### Requirements:
**a)** Using the article on opera outside cities, decide whether each statement is true: (i) Glimmerglass Opera began in the Cooperstown High School in 1975; (ii) the Glimmerglass auditorium seats about 1,500; (iii) the fiftieth anniversary capital campaign fell short of its initial goal. Answer yes or no for each and quote the words of the article that decide it.
**b)** From the article on opera outside cities, list every work staged during the Glimmerglass 50th-anniversary gala weekend.
**c)** Return, word for word, everything in the article on opera outside cities from "To remain viable, bucolically" down to "by horseless carriage.".

### Source:
==================================================
Across most of its four-hundred-year history, opera has been predominantly an urban pursuit. It flourished in Italian cities—Florence, Mantua, Venice, Naples—then was exported to the rest of Europe in the 17th and 18th centuries and on to much of the world since. If the tech-potentates of the present age unexpectedly develop a taste for sung drama, it might even find footing on Mars.
While the great opera houses were established in urban centers, musically inclined monarchs also built their own theaters away from the hustle and bustle of their capitals: at Versailles, then far from Paris; at Caserta, a pleasant remove from Naples; in Potsdam, the better part of a day’s carriage ride from Berlin.
Across the 20th century, opera open to the paying public came to estates like Glyndebourne and Garsington set in the English countryside. Picnicking during the intermission on the spreading lawns of a stately mansion can elevate even the crassest arriviste to cultivated aristocrat, at least for an afternoon.
To remain viable, bucolically sited theaters demand that the distance between town and country shrink. The rural operatic retreat should, depending on traffic, be reachable within an hour or four by horseless carriage.
The Glimmerglass Festival takes place each summer in an opera house at the upper end of Otsego Lake in central New York State. It is twenty miles north of Cooperstown (home to the Baseball Hall of Fame) and, in light traffic, a three-and-a-half-hour drive from Manhattan. The company just marked its 50th anniversary with a gala weekend of three operas (The Rake’s Progress; Tosca; The House on Mango Street) and a musical (Sunday in the Park with George).
A dozen years after Glimmerglass Opera got its start in the Cooperstown High School in 1975, it built its current theater up the lake. Except for the wood of the portico that offered outdoor protection from a spectacular downpour that let loose just as the intermission began during Tosca on Sunday afternoon, the building’s cladding is metal, its construction and beige color cleverly simulating the weathered board-and-batten barns of the area’s agrarian architectural past. The towering fly loft that houses the scenery flats could as well be a hayloft rising from a series of peaked metal roofs and crowned by a venting cupola that alludes to those same classic barns. Yet the auditorium, which seats about 900, feels like an intimate space that was indeed designed carefully for opera.

The terrace in front of the theater gives way to a lawn that slopes down to a pond over which willows happily weep. These grounds evoke both English landscape parks of the 18th century and the Otsego pastureland that the acreage once was.
Launched half a century ago, the seemingly quixotic initiative of mounting operas Upstate has proven expansively enduring. The current Glimmerglass Festival Artistic & General Director is a polymath Brit named Robert Ainsley who’s not only a dynamic and devoted impresario, but also a gifted keyboardist and conductor. Ainsley took rightful pride in announcing before each of the weekend’s performances that the fiftieth anniversary capital campaign had surpassed its initial goal of five million dollars and is now approaching the new mark of $7,500,000. Whether done in town or out of it, opera is not cheap.
To get to the post-pastoral Glimmerglass opera house (the west side of Lake Otsego has more golf courses than working farms), we did not drive north from New York City, like many had for the operatic weekend, nor from Albany on the Hudson River an hour to the east.
==================================================
### Information supplied:
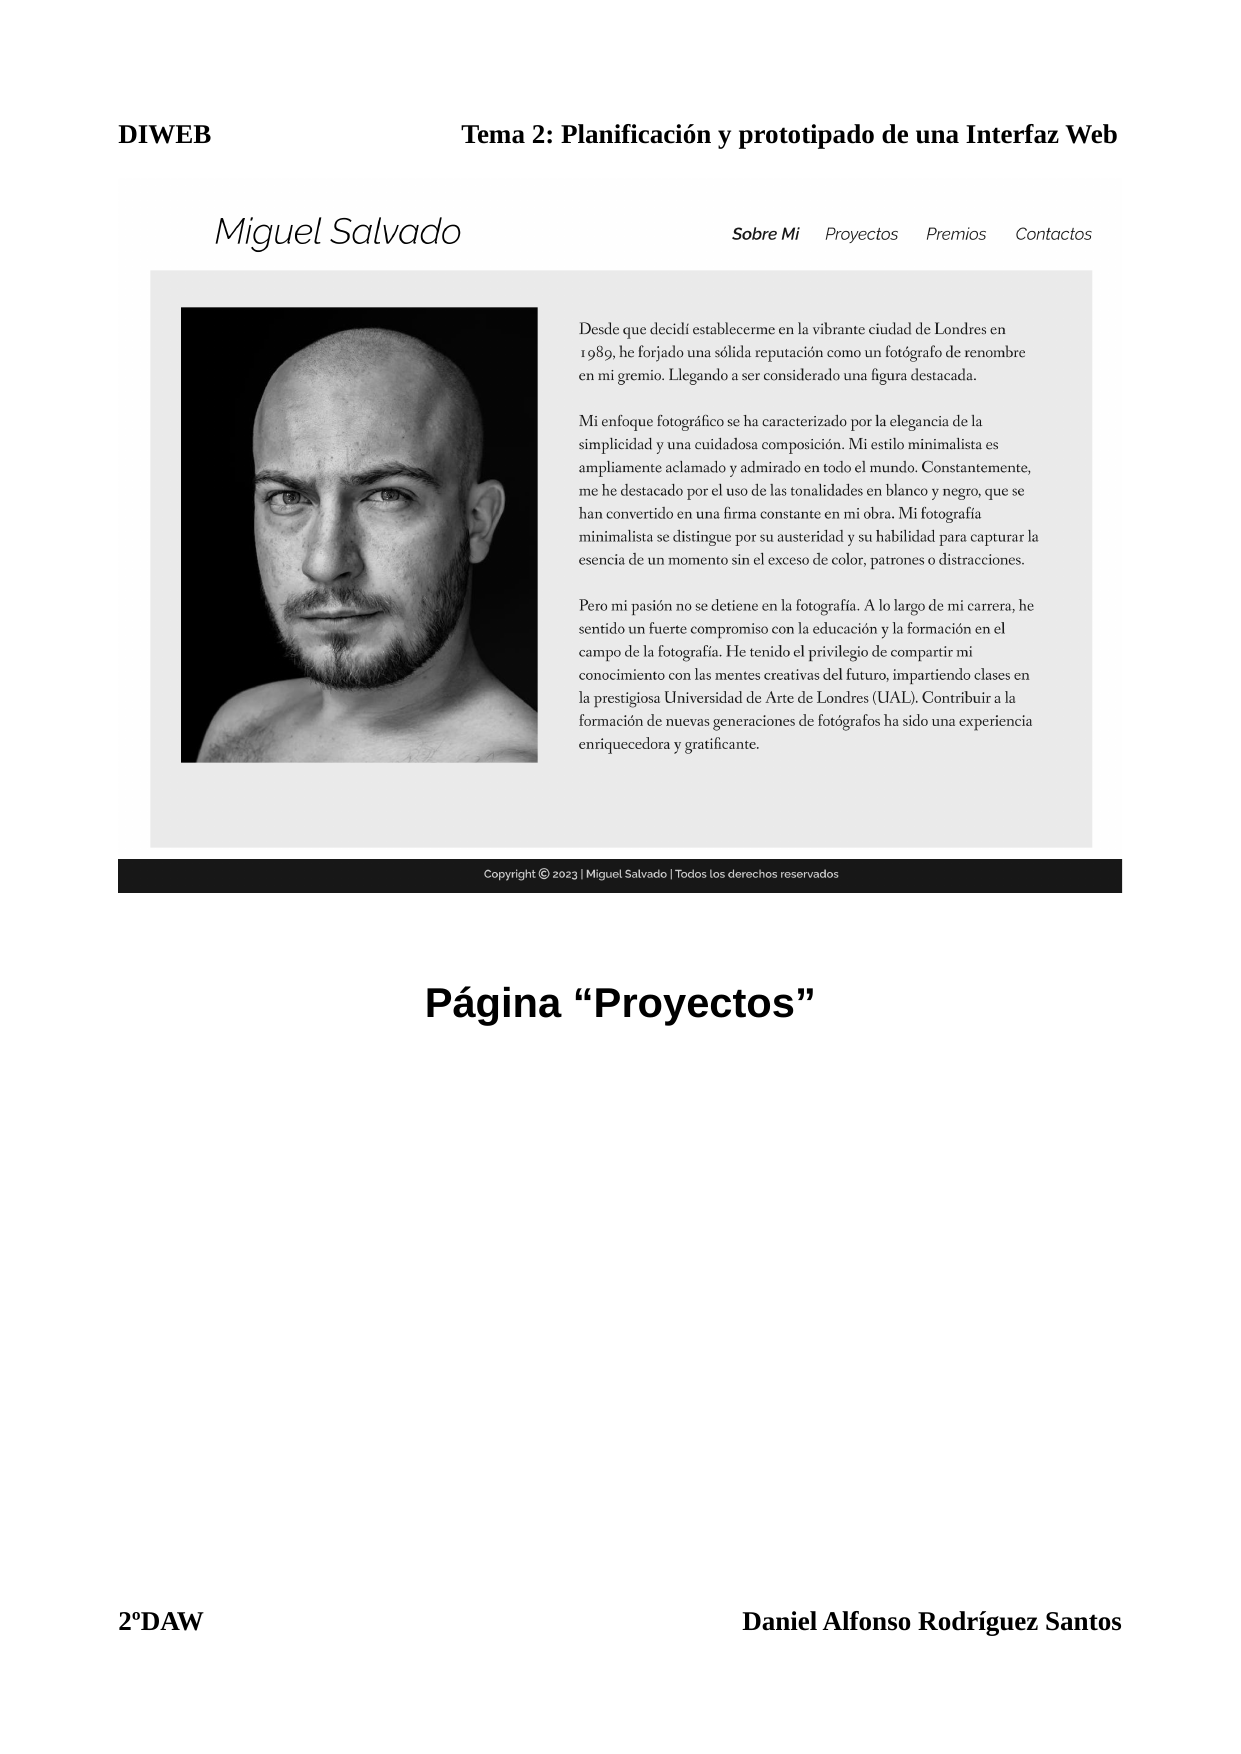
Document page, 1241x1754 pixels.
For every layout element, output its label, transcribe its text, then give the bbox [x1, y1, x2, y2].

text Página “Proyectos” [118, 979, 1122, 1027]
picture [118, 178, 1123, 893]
==================================================
### Answers to the problems:
**a)**
(i) Yes: "Glimmerglass Opera got its start in the Cooperstown High School in 1975"
(ii) No: "the auditorium, which seats about 900"
(iii) No: "the fiftieth anniversary capital campaign had surpassed its initial goal of five million dollars"

**b)**
- The Rake's Progress
- Tosca
- The House on Mango Street
- Sunday in the Park with George

**c)**
To remain viable, bucolically sited theaters demand that the distance between town and country shrink. The rural operatic retreat should, depending on traffic, be reachable within an hour or four by horseless carriage.